462. Telegram Supnu 382 From Geneva1
Supnu 382. For Herter from Wadsworth. Reference: Nusup 307.
I think your message covers very well what we should do in response to various approaches the Russians might take. I personally think that what is most likely is that Russians will not give clear acceptance or rejection of either of alternatives suggestions we have made and that they will not make any major new proposals on basic issues in next few days. So line of action that we will probably have to follow is the one you have laid out in next to last paragraph of your telegram.
[Typeset Page 1655]We may meet Soviet objections to idea of formal recess before Foreign Ministers meeting but I do not think they will press these objections and, in any case, we will be in a strong position just to say that time terms of resumed negotiations should be set by our Foreign Ministers. The fact that no one can accurately foretell how long the Foreign Ministers meeting will last will in itself help us avoid setting a date for re-opening our conference at the time that we recess.
The only point on which I differ, and I think this is a very important point, is on question on how we handle staffing issue. I agree completely that we should try to play down the staffing issue and have it not appear as equal in importance [Facsimile Page 2] to inspection and the veto. But I sincerely believe the only way we can do this, in present situation, is to make a limited movement from our present position. I think all we really have to do is to say that since the Soviets have now agreed that the business of control is really carried out by actual technical staff, and since they have abandoned their previous idea of controllers, we have decided to accept the idea of having a strictly limited number of host country nationals in the control posts. The number should be strictly limited so as to guard against any obstruction of the control function.
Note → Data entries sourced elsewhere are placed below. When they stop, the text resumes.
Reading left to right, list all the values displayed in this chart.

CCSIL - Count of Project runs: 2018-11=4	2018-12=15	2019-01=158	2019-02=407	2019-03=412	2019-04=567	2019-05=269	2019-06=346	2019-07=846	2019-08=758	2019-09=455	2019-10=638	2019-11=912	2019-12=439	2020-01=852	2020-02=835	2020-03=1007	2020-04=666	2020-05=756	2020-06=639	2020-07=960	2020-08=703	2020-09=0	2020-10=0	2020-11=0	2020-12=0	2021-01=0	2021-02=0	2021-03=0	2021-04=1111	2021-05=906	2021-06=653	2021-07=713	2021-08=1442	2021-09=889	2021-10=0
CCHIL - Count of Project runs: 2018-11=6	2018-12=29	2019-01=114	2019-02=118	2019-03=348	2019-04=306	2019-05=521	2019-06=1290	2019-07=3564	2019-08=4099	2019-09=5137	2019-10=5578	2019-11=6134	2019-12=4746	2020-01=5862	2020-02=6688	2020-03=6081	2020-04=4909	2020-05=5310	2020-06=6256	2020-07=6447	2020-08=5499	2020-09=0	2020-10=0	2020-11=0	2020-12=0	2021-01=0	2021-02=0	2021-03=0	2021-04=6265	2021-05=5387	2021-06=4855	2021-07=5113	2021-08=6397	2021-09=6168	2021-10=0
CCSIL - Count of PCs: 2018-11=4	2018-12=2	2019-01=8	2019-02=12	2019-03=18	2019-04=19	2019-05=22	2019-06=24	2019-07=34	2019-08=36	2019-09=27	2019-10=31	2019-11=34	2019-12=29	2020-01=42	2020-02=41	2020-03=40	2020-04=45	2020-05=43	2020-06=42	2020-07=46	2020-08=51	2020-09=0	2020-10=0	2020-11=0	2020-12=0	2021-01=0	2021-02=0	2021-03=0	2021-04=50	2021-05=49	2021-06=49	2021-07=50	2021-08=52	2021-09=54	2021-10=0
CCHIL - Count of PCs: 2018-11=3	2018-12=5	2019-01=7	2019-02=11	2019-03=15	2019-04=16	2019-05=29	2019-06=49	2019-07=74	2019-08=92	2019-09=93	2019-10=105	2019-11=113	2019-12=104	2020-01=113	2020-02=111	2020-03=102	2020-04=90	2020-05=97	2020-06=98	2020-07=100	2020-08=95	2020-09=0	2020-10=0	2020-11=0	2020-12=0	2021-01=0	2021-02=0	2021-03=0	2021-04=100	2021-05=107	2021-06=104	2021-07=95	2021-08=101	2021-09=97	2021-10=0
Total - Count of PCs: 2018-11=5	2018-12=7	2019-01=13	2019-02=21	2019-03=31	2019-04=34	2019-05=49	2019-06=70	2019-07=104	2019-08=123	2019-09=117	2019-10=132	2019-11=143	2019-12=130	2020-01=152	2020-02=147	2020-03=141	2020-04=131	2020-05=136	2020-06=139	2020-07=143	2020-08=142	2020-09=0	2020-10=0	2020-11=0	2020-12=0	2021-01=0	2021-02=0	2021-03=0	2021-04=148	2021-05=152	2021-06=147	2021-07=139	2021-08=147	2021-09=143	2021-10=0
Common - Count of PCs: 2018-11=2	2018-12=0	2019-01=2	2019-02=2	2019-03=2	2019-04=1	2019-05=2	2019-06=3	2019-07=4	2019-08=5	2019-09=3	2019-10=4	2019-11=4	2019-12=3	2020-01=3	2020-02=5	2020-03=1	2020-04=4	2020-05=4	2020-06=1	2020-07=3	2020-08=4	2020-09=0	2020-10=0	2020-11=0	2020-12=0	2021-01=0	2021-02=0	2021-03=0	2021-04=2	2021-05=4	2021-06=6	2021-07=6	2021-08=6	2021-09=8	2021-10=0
But the presence of a limited number of host country nationals could be justified on grounds that host country also has an interest in seeing that control posts operate properly.
I would not expect that we would expose ourselves to any detailed negotiations on the staffing issue. And I would not put forward any specific formula on staffing. But I think some movement off our present staffing position is required to give plausibility to our claim that this issue can be resolved and to clearly remove it as one of the decisive issues. If we continue to stand pat on staffing I am afraid any talks at Foreign Minister level will be cluttered up by Soviet challenges on this point. Some slight modification of our previous position will avert the risk of Gromyko emphasizing this issue and thus cutting into efforts you have in mind to focus attention sharply on Soviet intransigence on basic control issues of veto and inspection.
Otherwise I agree that we are in first rate position to put our proposition squarely to the Russians and put on them the onus for any breakdown or lack of progress in negotiations.
As I have said, I think the tactics you have outlined are sound and if I am authorized to make the kind of statement on staffing that I have suggested, I am sure we can handle [Facsimile Page 3] the situation so that you will have a strong and clear position to field when your meet with the other Foreign Ministers.
I am sending a separate message on the details of tactics we would like to follow over the next two weeks.